PROBLEMS TO SOLVE
1. Answer these from the article on instructions per second:
(a) Which synthetic benchmark does it name as now generally used to estimate computer performance?
(b) Which two machines were considered roughly equivalent at 1 MIPS?
(c) What expansion of MIPS was popular among technical people by the mid-1980s?
2. Can you duplicate the passage in the article on instructions per second starting with "The term is" and going on through "per second (kIPS)."?

TEXT SHOWN
= Instructions per second =

Measure of a computer's processing speed

Computer processing efficiency, measured as the power needed per million instructions per second (watts per MIPS)

Instructions per second (IPS) is a measure of a computer's processor speed. For complex instruction set computers (CISCs), different instructions take different amounts of time, so the value measured depends on the instruction mix; even for comparing processors in the same family the IPS measurement can be problematic. Many reported IPS values have represented "peak" execution rates on artificial instruction sequences with few branches and no cache contention, whereas realistic workloads typically lead to significantly lower IPS values. Memory hierarchy also greatly affects processor performance, an issue barely considered in IPS calculations. Because of these problems, synthetic benchmarks such as Dhrystone are now generally used to estimate computer performance in commonly used applications, and raw IPS has fallen into disuse.

The term is commonly used in association with a metric prefix (k, M, G, T, P, or E) to form kilo instructions per second (kIPS), mega instructions per second (MIPS), giga instructions per second (GIPS) and so on. Formerly TIPS was used occasionally for "thousand IPS".

==Computing==
IPS can be calculated using this equation:

$\text{IPS} = \text{sockets} \times \frac{\text{cores}}{\text{chip}} \times \text{clock} \times \frac{\text{Is}}{\text{cycle}}$

However, the instructions/cycle measurement depends on the instruction sequence, the data and external factors.

== Scaling units ==

For the most early 8-bit and 16-bit microprocessors, performance was measured in thousand instructions per second, or kilo instructions per second (kIPS).

The term "mega instructions per second" became useful in the late 1970s. The IBM System/370 model 158–3 and the VAX-11/780 were considered roughly equivalent at 1 MIPS.

== Types of instruction ==
The speed of a given CPU depends on many factors, such as the type of instructions being executed, the execution order and the presence of branch instructions (problematic in CPU pipelines). CPU instruction rates are different from clock frequencies, usually reported in Hz, as each instruction may require several clock cycles to complete or the processor may be capable of executing multiple independent instructions simultaneously. MIPS can be useful when comparing performance between processors made with similar architecture (e.g. PIC microcontrollers), but they are difficult to compare between differing CPU architectures, especially between RISC and CISC architectures. This led to the term "Meaningless Indicator of Processor Speed," or less commonly, "Meaningless Indices of Performance," being popular amongst technical people by the mid-1980s.

STUDY MATERIAL
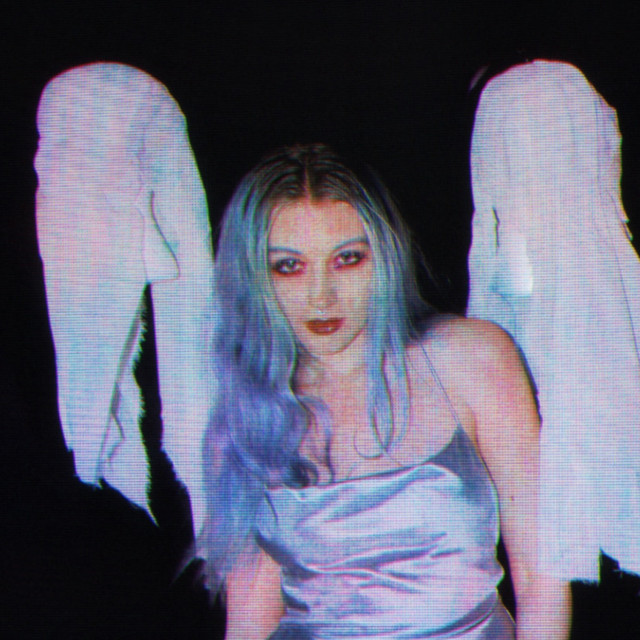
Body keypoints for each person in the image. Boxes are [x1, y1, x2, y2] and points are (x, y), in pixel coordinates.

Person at [199, 144, 571, 639]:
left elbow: (542, 575)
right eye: (289, 266)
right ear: (253, 276)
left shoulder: (473, 358)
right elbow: (249, 616)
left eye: (347, 259)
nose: (321, 296)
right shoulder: (245, 416)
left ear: (386, 255)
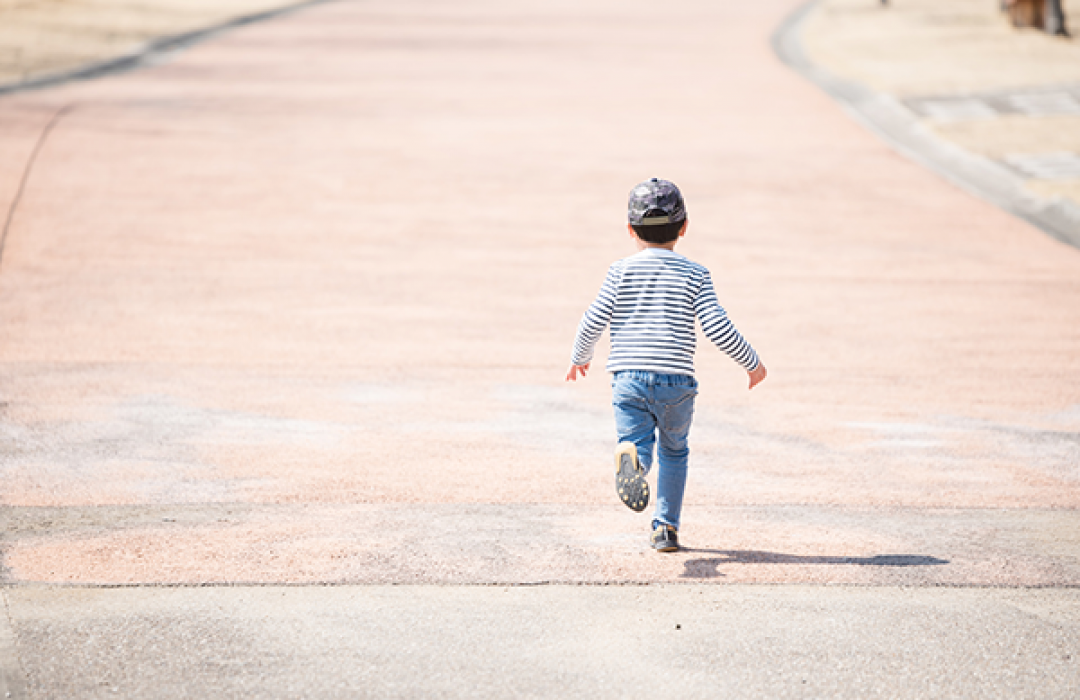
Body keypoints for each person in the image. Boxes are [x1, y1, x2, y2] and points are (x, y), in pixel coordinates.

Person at [565, 178, 767, 552]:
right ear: (684, 227)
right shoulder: (695, 274)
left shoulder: (620, 271)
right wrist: (751, 363)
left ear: (630, 229)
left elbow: (593, 318)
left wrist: (581, 357)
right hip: (677, 382)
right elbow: (717, 326)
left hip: (628, 378)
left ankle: (635, 463)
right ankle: (665, 528)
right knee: (674, 451)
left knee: (636, 441)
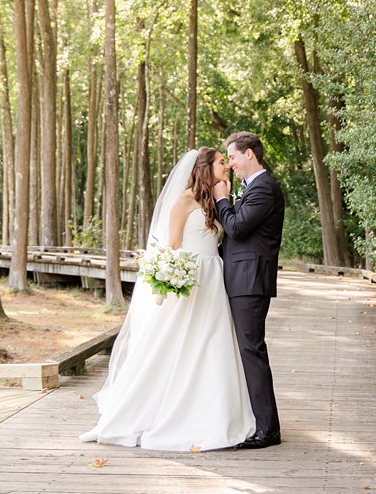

EXPECTED RESULTS
1.
(a) Dhrystone.
(b) The IBM System/370 model 158–3 and the VAX-11/780.
(c) "Meaningless Indicator of Processor Speed" (less commonly, "Meaningless Indices of Performance").

2.
The term is commonly used in association with a metric prefix (k, M, G, T, P, or E) to form kilo instructions per second (kIPS), mega instructions per second (MIPS), giga instructions per second (GIPS) and so on. Formerly TIPS was used occasionally for "thousand IPS".

==Computing==
IPS can be calculated using this equation:

$\text{IPS} = \text{sockets} \times \frac{\text{cores}}{\text{chip}} \times \text{clock} \times \frac{\text{Is}}{\text{cycle}}$

However, the instructions/cycle measurement depends on the instruction sequence, the data and external factors.

== Scaling units ==

For the most early 8-bit and 16-bit microprocessors, performance was measured in thousand instructions per second, or kilo instructions per second (kIPS).